Making hay while the sun shines
We came upon a group of students making hay bales. The atmosphere was cheerful because they had all just finished their exams.
Their low-tech method was ingenious. First, they cut the grass with a scythe. Then they dig a square hole and lay twine across the bottom, ensuring the twine extends all the way out of the hole. Next the grass is thrown in and stamped hard to make compact cubes of hay. Then they lift it out with the twine and tie it tightly. Voila, you have a bale of hay even if you don’t have a baling machine or electricity! But woe to anyone who forgets to put the twine in first. That bale isn’t going to come out!
I was impressed by the way they teach composting and vegetable gardening.

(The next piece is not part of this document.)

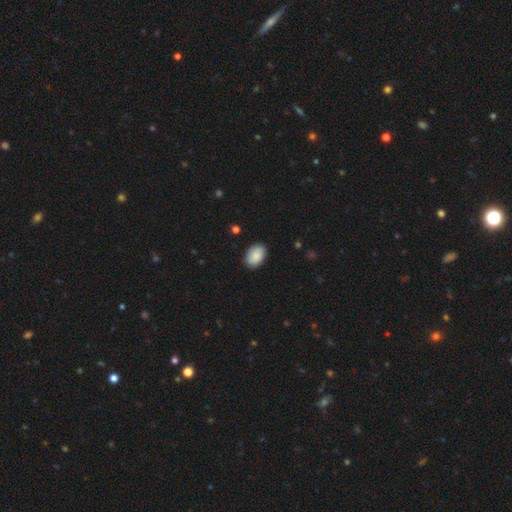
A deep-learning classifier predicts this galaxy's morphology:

The compost is divided into heaps and a group of 5 to 10 students manages each pile, following the steps needed to turn it into nutritious soil. These piles were not bokashi, like we use at ARI, but Lydia said they also teach how to make bokashi. The student vegetable gardens are done a little differently. Rather than working in groups, each student is given one row, and in that row, they plant several crops, like tomatoes, eggplants, carrots, and more. The student has to handle everything on their own, from land preparation to harvest and they are graded on their performance – crop spacing, growth rate, plant health, etc. The students compare and compete with each other and just by looking at the plants, you can see who is doing well and who is struggling. Namasumo (the farm manager) pointed out that the best row belonged to one of the female students!!
Kai and I were puzzled at the site of a row of wooden stands alongside one garden. Namasumo explained that buckets of water would soon be placed on them and connected with hoses to create a simple drip system. Just beyond this were several fishponds, including a new one the students had dug last week. The ponds are lined with plastic and the fish food is purchased and supplemented with vegetable waste.

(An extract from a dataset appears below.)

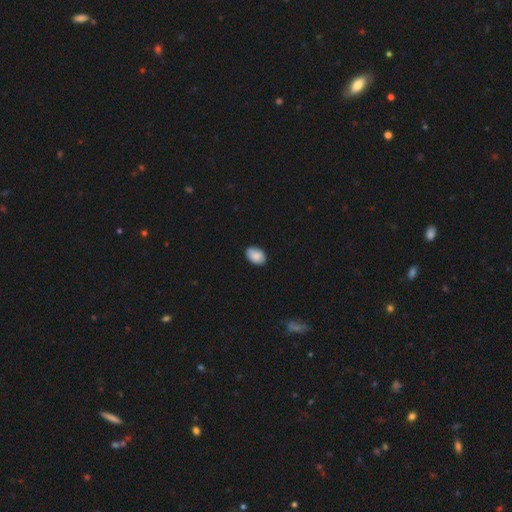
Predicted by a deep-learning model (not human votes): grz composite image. It shows a smooth galaxy with no disk features (86%) that is in between round and cigar-shaped (87%). Merging: none (81%).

The farm is not organic, but Lydia is moving it in that direction. The onions and carrots are grown without chemicals, and they are experimenting with other vegetables too. The visit wrapped up with drinks and cookies in the conference room. Three hours was too short, but we had to keep moving. Kitwe was still a long way off.
The groovy road north
We set out from Chipembi around 1:00 PM which was much later than scheduled, but the schedule itself was not all that realistic. We were back on the Great North Road, or Groovy Road, as I have dubbed it, because heavy trucks have imprinted wheel ruts along long stretches. These are truly dangerous as they make it difficult to control your vehicle. More than once, John has inadvertently swerved out of our narrow lane.
The trucks are carrying any sort of goods across Zambia and even on into Tanzania and the DRC. But the most prolific hauling in this area is copper from the vast mines. Here is the reason this region is called the Copper Belt. Along the way, one encounters several toll booths and police checkpoints. At one booth, Judy inquired where the money was going, since the road was so bad. I’m sure the attendant gets these kinds of complaints all the time. But he did point out that a whole new road was in the process of being built alongside the current road. We knew this to be absolutely true, because we could see it, in various stages of development, along the entire route we were traveling. Soon the narrow two-lane road would become a four-lane divided highway.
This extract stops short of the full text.